- Aufgabe:
Geben Sie den Abschnitt des Textes über das Lacrosse-Training wörtlich wieder, der bei den Worten „Übung drei: Den“ beginnt und nach den Worten „einiges zu tun.“ endet.

----- Übungstext

Die Abwehrspieler haben einen bis zu 1,83 Meter langen Schläger, die Angriffs- und Mittelfeldspieler einen maximal 1,07 Meter langen. Fouls werden von einem der vier Schiedsrichter nicht sofort abgepfiffen, sondern erst, nachdem ein Spielzug beendet worden ist. Dann verhängen die Schiris Zeitstrafen. Es wird andauernd gewechselt – so wie beim Eishockey. Das ist auch nötig, denn das Spiel ist sehr anstrengend. Ziel ist es, den Ball möglichst oft ins gegnerische Tor zu schießen, ohne dabei zu viele Fouls zu begehen. Wer nach viermal 20 Minuten mehr Tore erzielt hat, hat gewonnen.

Es ist nass, windig und kalt, ich zittere am ganzen Körper. Der Regen scheint nicht aufhören zu wollen, doch jetzt kommt Bewegung in meine Rookie-Gruppe. Ole bringt uns zur Ausrüstung, die auf einem Haufen liegt. Wir Rookies erhalten Helm, Ellenbogenschützer, Handschuhe und Schläger. Mir wird etwas wärmer und wohler zu Mute.

Übung eins: Den Ball mit dem Stick aufheben. Leichter gesagt, als getan. Doch meine jahrelange Erfahrung mit der Mistgabel kommt mir zugute. Man kann sich das Ballaufheben nämlich vorstellen wie das Ausmisten: Schaufel unter die Sch..., und ab damit.

Übung zwei: Zweikampf. Ich rutsche und falle durch die Gegend, denn um den Ball zu verteidigen, muss man seinen Körper zwischen Gegenspieler und Ball bringen. Der Gegner versucht, den Ball mit dem Stick zu ergattern. Er stochert mit dem Stick nach dem Ball und versucht, am Verteidiger vorbeizukommen. Ich fühle mich zwar etwas dämlich, aber es macht richtig Spaß.

Übung drei: Den Ball ins Tor schleudern. Zwei von zehn Mal treffe ich das Tor – damit stehe ich nicht alleine. Der Stick wird beim Schleudern mit zwei Händen gehalten. Beim Ausholen führt man den Stick über die Schulter und schleudert den Ball dann in einer schnellen Bewegung in Richtung Tor. Der "Balljunge" hat heute einiges zu tun.

Übung vier: Mit dem Ball im Netz des Sticks rennen. Jedem Laien fällt der Ball nach zwei Schritten aus dem Netz. Deshalb muss man den Stick in einer regelmäßigen Bewegung um die eigene Achse drehen. "Cradlen" ist der Fachbegriff dafür. "Mein früherer Trainer hat uns empfohlen, mit Stick und Ball joggen zu gehen", sagt Lacrosse-Spieler Markus Klawitter. Keine Schande also, dass ich mich in Slowmotion bewege.

----------
----- Angezeigte Daten

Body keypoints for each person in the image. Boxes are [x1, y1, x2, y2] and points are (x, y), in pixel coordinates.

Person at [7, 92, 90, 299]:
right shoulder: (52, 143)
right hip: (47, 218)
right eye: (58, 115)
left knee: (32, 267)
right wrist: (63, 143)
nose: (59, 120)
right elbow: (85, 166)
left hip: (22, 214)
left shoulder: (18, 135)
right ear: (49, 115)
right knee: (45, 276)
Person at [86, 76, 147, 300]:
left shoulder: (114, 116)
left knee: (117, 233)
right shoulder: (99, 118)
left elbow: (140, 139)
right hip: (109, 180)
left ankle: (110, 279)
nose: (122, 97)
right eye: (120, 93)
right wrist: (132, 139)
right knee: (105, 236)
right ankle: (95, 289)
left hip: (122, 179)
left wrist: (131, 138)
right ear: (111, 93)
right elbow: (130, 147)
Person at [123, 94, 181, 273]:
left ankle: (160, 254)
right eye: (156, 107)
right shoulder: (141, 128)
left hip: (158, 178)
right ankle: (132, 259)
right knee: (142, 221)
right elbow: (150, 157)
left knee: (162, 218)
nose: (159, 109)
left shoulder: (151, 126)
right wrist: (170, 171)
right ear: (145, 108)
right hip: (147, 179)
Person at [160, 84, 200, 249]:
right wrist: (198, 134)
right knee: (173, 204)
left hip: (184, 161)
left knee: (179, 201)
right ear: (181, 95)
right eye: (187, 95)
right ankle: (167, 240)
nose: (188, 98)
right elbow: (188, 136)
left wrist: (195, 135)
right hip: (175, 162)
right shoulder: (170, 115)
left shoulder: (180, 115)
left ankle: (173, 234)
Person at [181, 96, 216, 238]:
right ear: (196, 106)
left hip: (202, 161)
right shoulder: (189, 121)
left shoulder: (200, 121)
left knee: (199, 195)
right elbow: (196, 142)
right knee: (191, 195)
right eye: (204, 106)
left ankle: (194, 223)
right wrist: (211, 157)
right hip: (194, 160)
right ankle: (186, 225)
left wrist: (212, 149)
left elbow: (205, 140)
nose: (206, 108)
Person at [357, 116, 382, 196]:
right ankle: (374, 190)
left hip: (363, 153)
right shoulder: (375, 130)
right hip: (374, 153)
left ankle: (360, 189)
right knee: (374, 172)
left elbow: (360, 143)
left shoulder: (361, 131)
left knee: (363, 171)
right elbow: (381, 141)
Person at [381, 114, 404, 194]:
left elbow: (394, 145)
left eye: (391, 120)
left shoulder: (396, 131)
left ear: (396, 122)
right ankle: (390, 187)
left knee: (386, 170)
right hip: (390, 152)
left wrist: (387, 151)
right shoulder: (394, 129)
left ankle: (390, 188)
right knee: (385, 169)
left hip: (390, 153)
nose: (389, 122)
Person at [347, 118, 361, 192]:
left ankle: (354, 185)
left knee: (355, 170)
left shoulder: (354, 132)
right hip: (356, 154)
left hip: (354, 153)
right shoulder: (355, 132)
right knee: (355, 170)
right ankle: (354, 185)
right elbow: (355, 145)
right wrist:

----------

- Antwort:
Übung drei: Den Ball ins Tor schleudern. Zwei von zehn Mal treffe ich das Tor – damit stehe ich nicht alleine. Der Stick wird beim Schleudern mit zwei Händen gehalten. Beim Ausholen führt man den Stick über die Schulter und schleudert den Ball dann in einer schnellen Bewegung in Richtung Tor. Der "Balljunge" hat heute einiges zu tun.